Your assignment: When a line of the entries contains "ihmistä", please list that line.

Records shown:
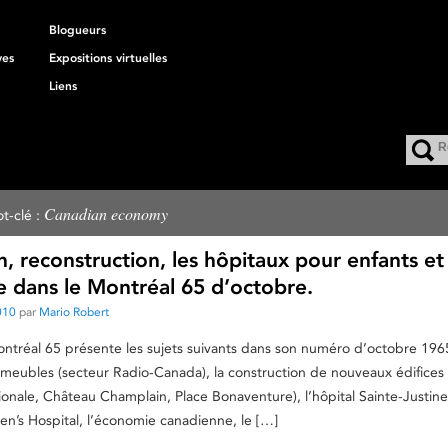
Blogueurs
ves
Expositions virtuelles
Liens
Canadian economy
t-clé :
, reconstruction, les hôpitaux pour enfants et
e dans le Montréal 65 d’octobre.
010
par
Mario Robert
tréal 65 présente les sujets suivants dans son numéro d’octobre 1965
meubles (secteur Radio-Canada), la construction de nouveaux édifice
onale, Château Champlain, Place Bonaventure), l’hôpital Sainte-Justine,
en’s Hospital, l’économie canadienne, le […]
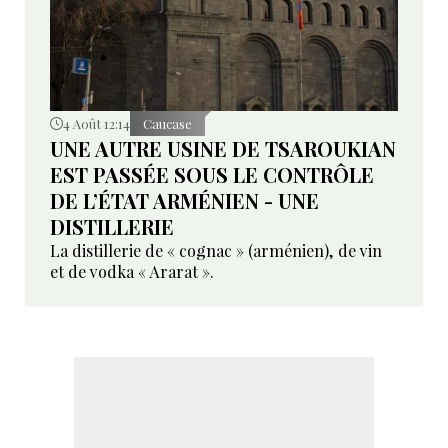
4 Août 12:14
Caucase
UNE AUTRE USINE DE TSAROUKIAN
EST PASSÉE SOUS LE CONTRÔLE
DE L’ÉTAT ARMÉNIEN - UNE
DISTILLERIE
La distillerie de « cognac » (arménien), de vin
et de vodka « Ararat ».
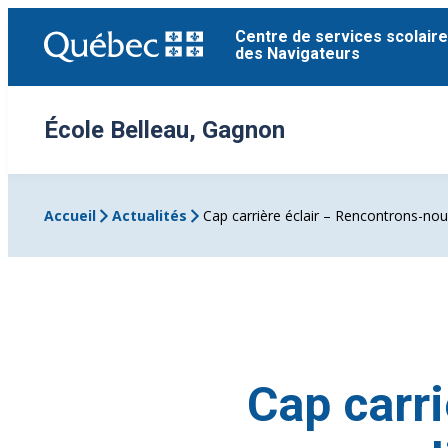
Aller
Centre de services scolaire
au
des Navigateurs
contenu
École Belleau, Gagnon
Accueil
Actualités
Cap carrière éclair – Rencontrons-nou
Cap carri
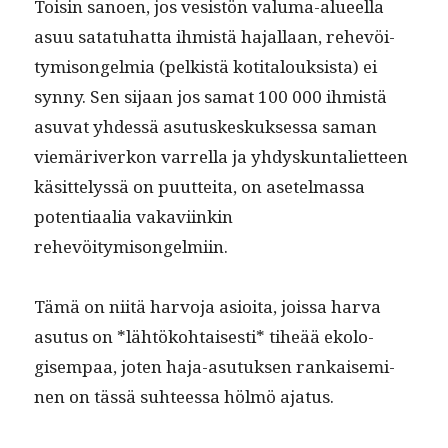
Toisin sanoen, jos vesistön val­uma-alueel­la
asuu satatuhat­ta ihmistä hajal­laan, rehevöi­
tymisongelmia (pelk­istä koti­talouk­sista) ei
syn­ny. Sen sijaan jos samat 100 000 ihmistä
asu­vat yhdessä asu­tuskeskuk­ses­sa saman
viemäriverkon var­rel­la ja yhdyskun­tal­iet­teen
käsit­telyssä on puut­tei­ta, on asetel­mas­sa
poten­ti­aalia vakavi­inkin
rehevöitymisongelmiin.
Tämä on niitä har­vo­ja asioi­ta, jois­sa har­va
asu­tus on *lähtöko­htais­es­ti* tiheää ekol­o­
gisem­paa, joten haja-asu­tuk­sen rankaisem­i­
nen on tässä suh­teessa hölmö ajatus.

Output:
asuu satatuhat­ta ihmistä hajal­laan, rehevöi­
syn­ny. Sen sijaan jos samat 100 000 ihmistä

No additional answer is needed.